My opinion – I’ve got mixed feelings about this share. Today’s update is good – they have steadied the ship. However, the RNS notes that online sales are poor, and I generally worry about the survival prospects for retailers who have not managed to crack selling online as well as in physical stores.
The benefit from selling online is obvious – you get 100% geographical coverage, far wider than a store network. So even people out in the sticks can buy from a website. Also, there’s a chance of some overseas sales, although probably not material for a value retailer like this.
As we know, all retailers are up against serious cost headwinds, due to the lower sterling:dollar rate making imported product (basically everything that they sell), increases in staff costs, possible business rates increases, the list just goes on & on. To cope with this, retailers have to be generating LFL sales increases to absorb the cost increases. If they don’t, then an operationally geared fall in profits can decimate the bottom line.
All the while, online competitors are skimming market share from the High Street incumbents. That said, at the value, middle-aged end of the market in which BON operates, I imagine internet competition is less intense.
In normal market conditions, I would have probably hit the buy button today.

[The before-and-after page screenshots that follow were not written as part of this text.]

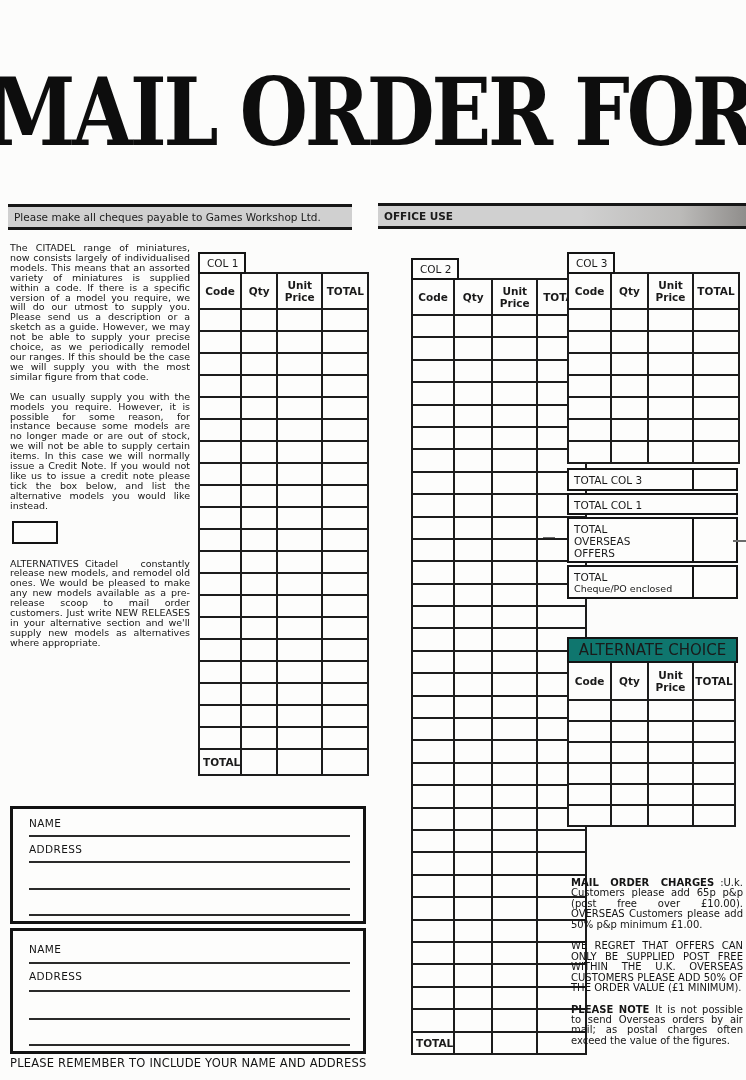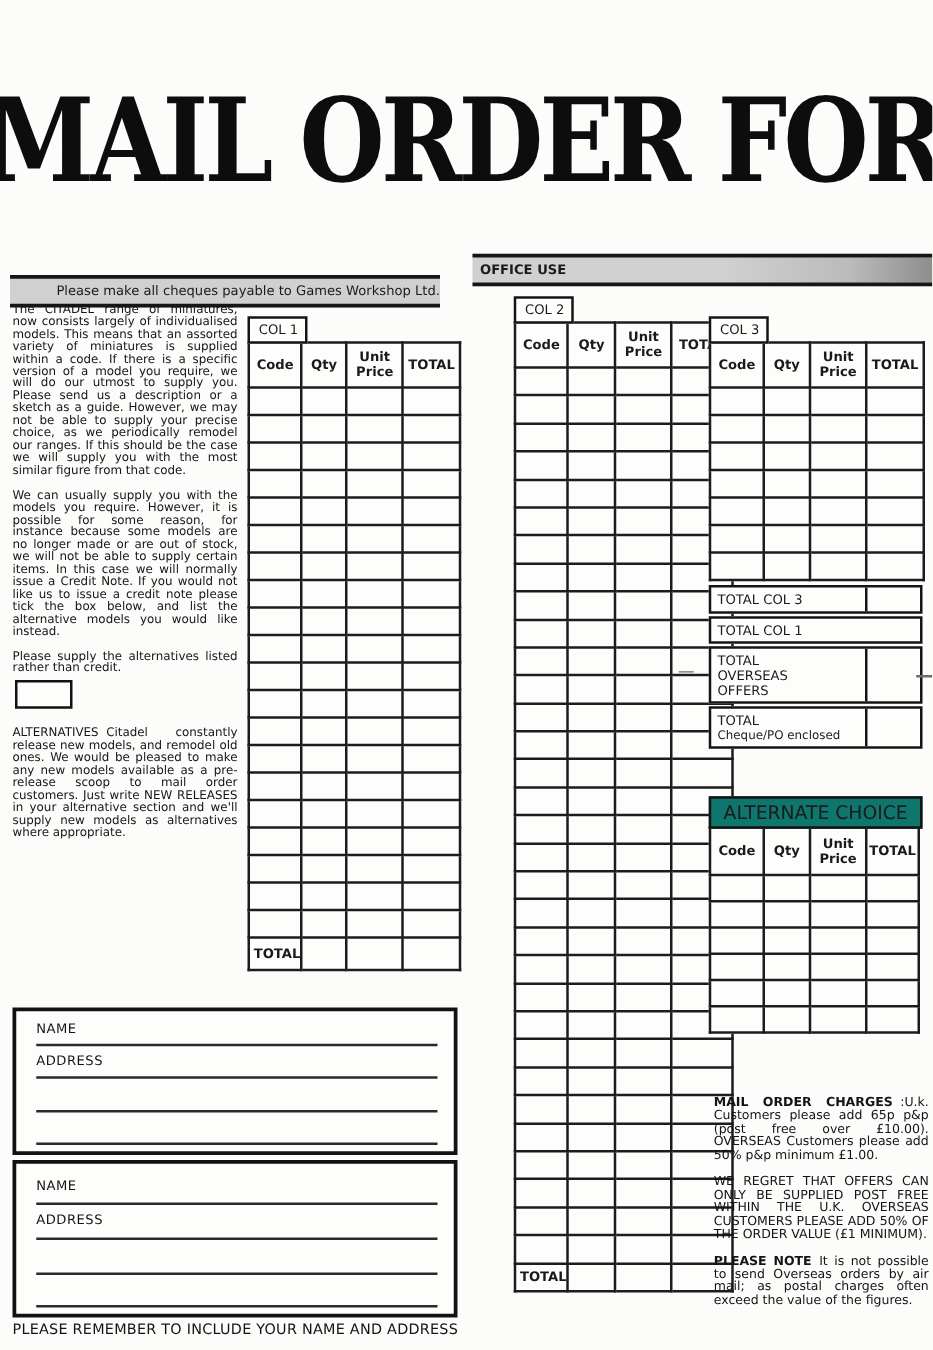--- a/index.html
+++ b/index.html
@@ -29,7 +29,7 @@
     font-size:10.5px;line-height:20px;padding-left:6px;
     box-sizing:content-box;color:#1b1b1b;
   }
-  .bar.cheque{left:8px;top:220px;width:338px;text-align:right;}
+  .bar.cheque{left:8px;top:204px;width:338px;}
   .bar.office{
     left:378px;top:203px;width:362px;font-weight:bold;
     background:

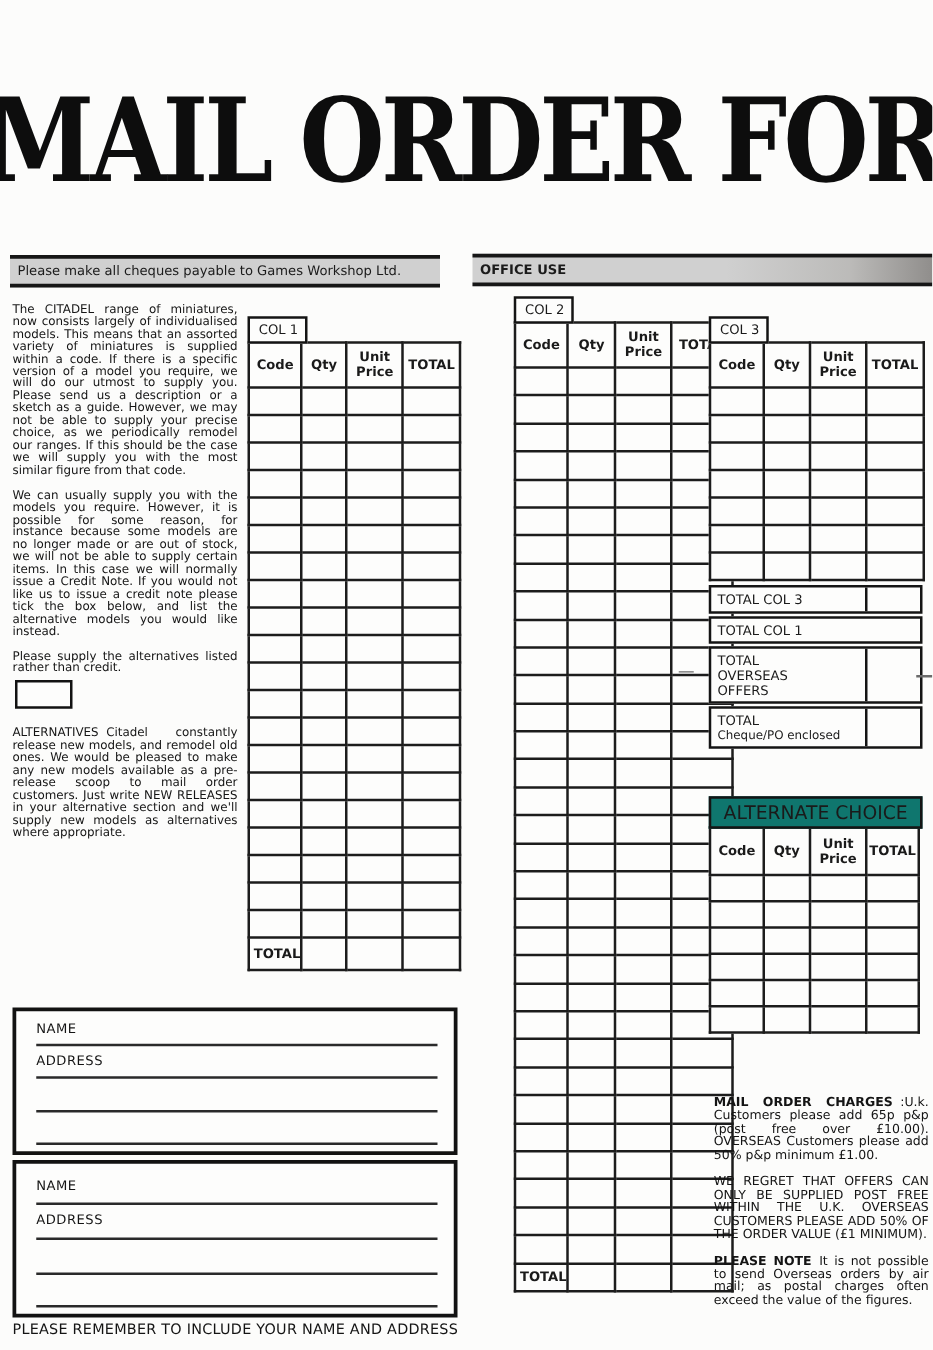--- a/index.html
+++ b/index.html
@@ -288,7 +288,7 @@
     </table>
   </div>
 
-  <div class="tablewrap c2wrap" style="left:378px;top:236px;padding-left:33px;">
+  <div class="tablewrap c2wrap" style="left:378px;top:258px;padding-left:33px;">
     <div class="tab">COL 2</div>
     <table class="grid">
       <colgroup>

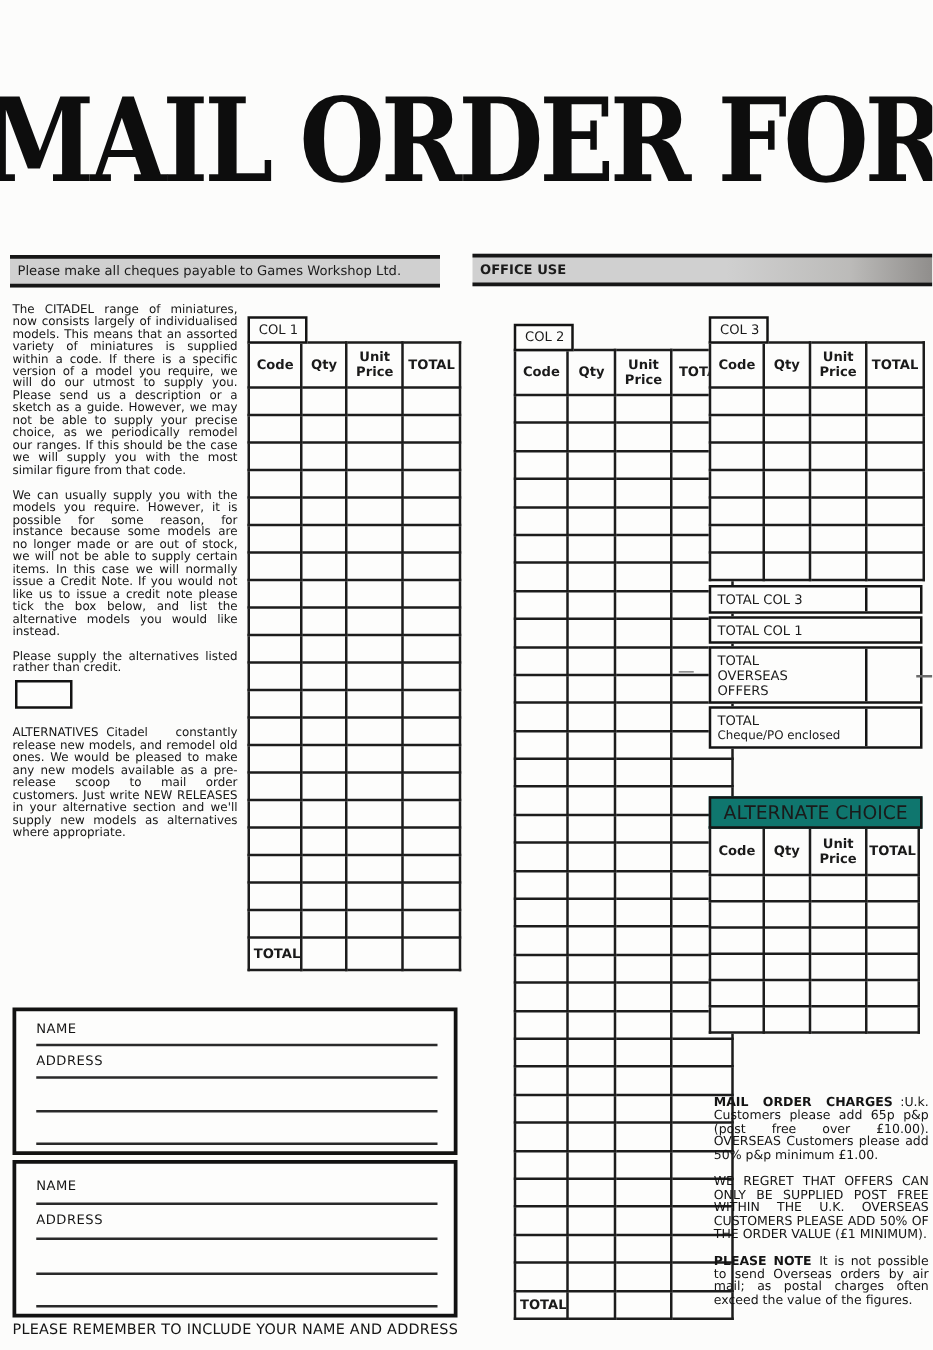--- a/index.html
+++ b/index.html
@@ -133,7 +133,6 @@
   <div class="txtcol">
     <p><span class="lead"></span><span>The CITADEL range of miniatures, now consists largely of individualised models.  This means that an assorted variety of miniatures is supplied within a code. If there is a specific version of a model you require, we will do our utmost to supply you.  Please send us a description or a sketch as a guide. However, we may not be able to supply your precise choice, as we periodically remodel our ranges.  If this should be the case we will supply you with the most similar figure from that code.</span></p>
     <p><span class="lead"></span><span>We can usually supply you with the models you require. However, it is possible for some reason, for instance because some models are no longer made or are out of stock, we will not be able to supply certain items. In this case we will normally issue a Credit Note. If you would not like us to issue a credit note please tick the box below, and list the alternative models you would like instead.</span></p>
-    <p style="margin-bottom:4px;"><span class="lead"></span><span>Please supply the alternatives listed rather than credit.</span></p>
     <div class="checkbox"></div>
     <p><span class="lead">ALTERNATIVES</span><span>Citadel constantly release new models, and remodel old ones.  We would be pleased to make any new models available as a pre-release scoop to mail order customers.  Just write NEW RELEASES in your alternative section and we'll supply new models as alternatives where appropriate.</span></p>
   </div>

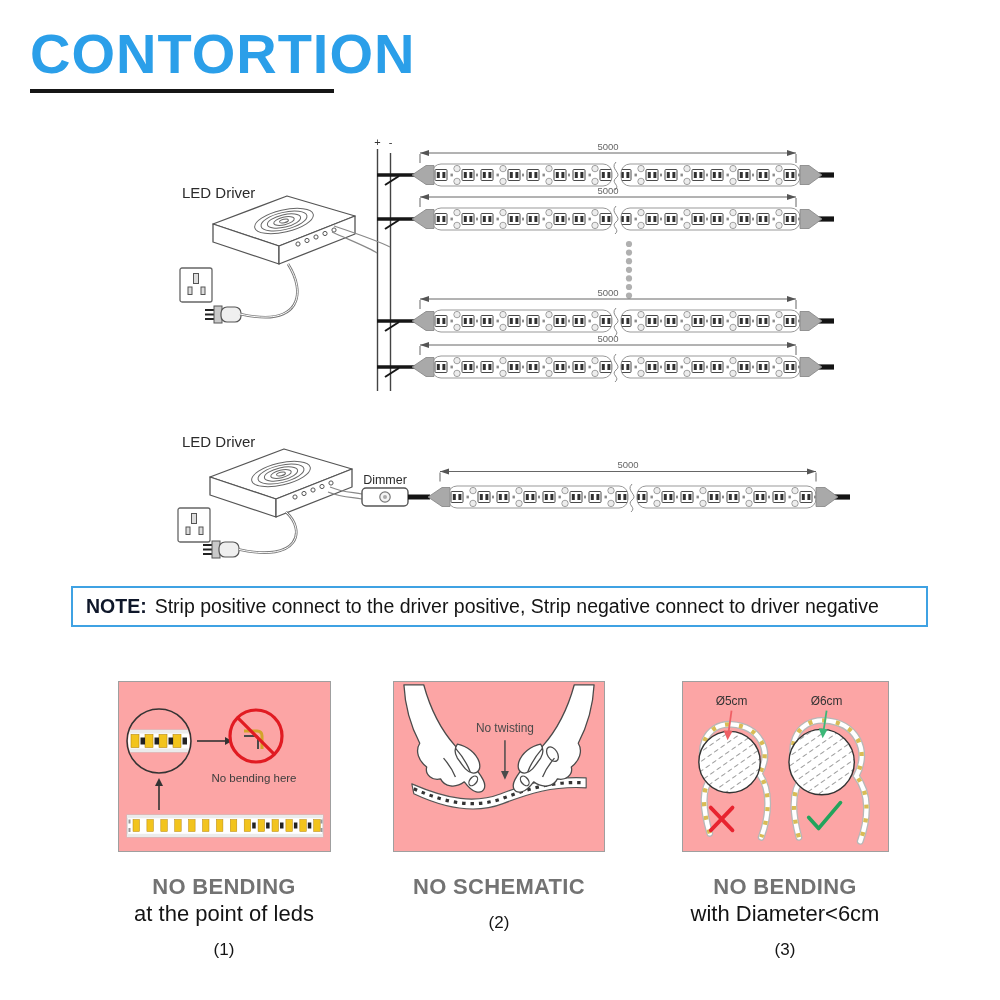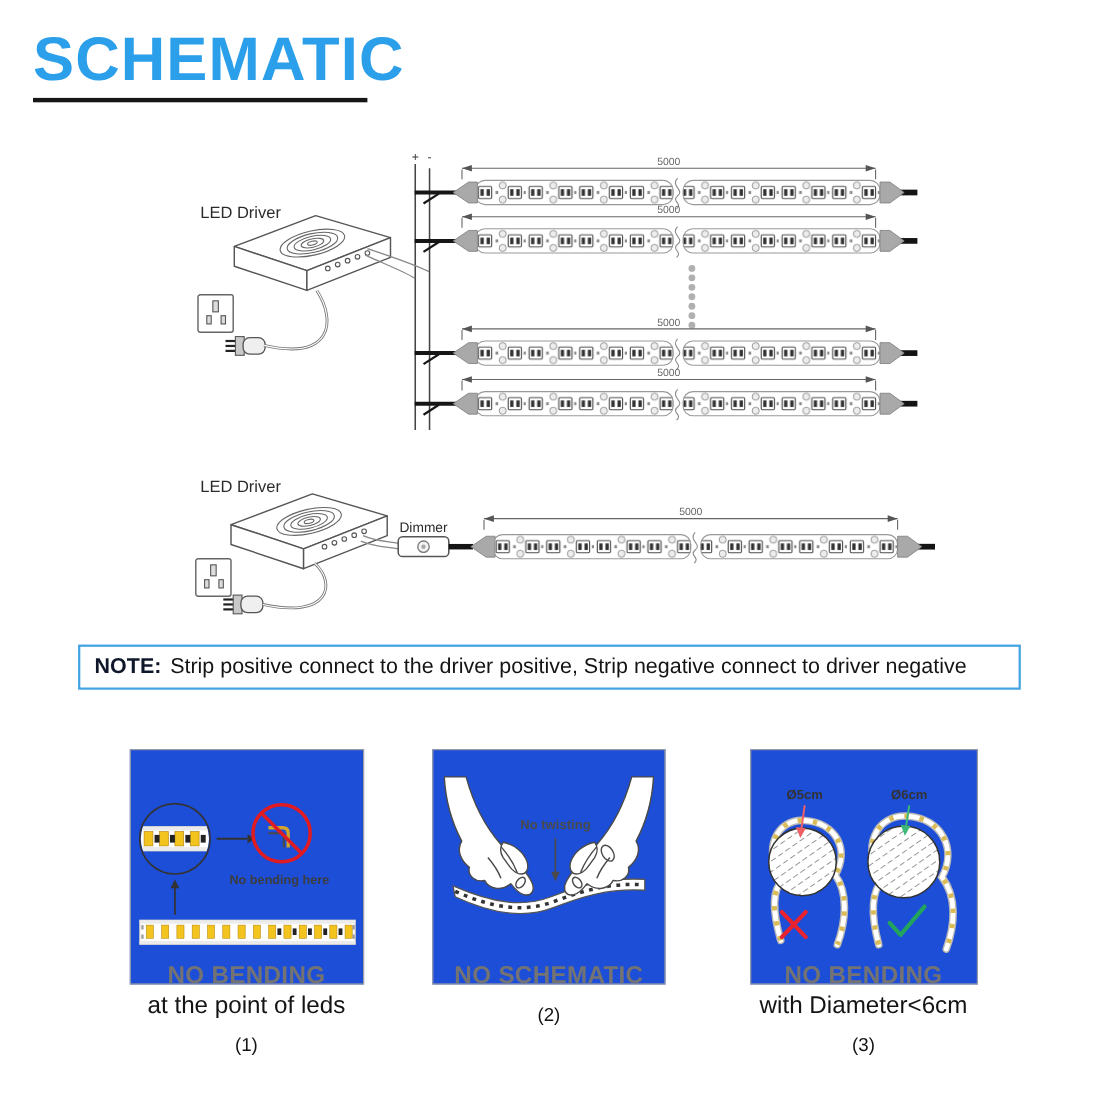--- a/index.html
+++ b/index.html
@@ -30,7 +30,7 @@
 
 <div id="page">
 
-  <h1 class="page-title">SCHEMATIC</h1>
+  <h1 class="page-title">CONTORTION</h1>
   <div class="title-underline"></div>
 
   <svg class="schematic-svg" viewBox="0 0 1000 580">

However, I’m not going to, because we’re in a market that just isn’t interested in value shares, and declining sectors such as this. So how much upside can there be on this share? I don’t know, but maybe not much. That said, it’s bound to catch the eye of dividend income seekers.
Overall, I have to say it’s very tempting to pick up a few at this level. It depends whether the turnaround in trading continues, or not, and that’s the key bit of information which we can only guess at.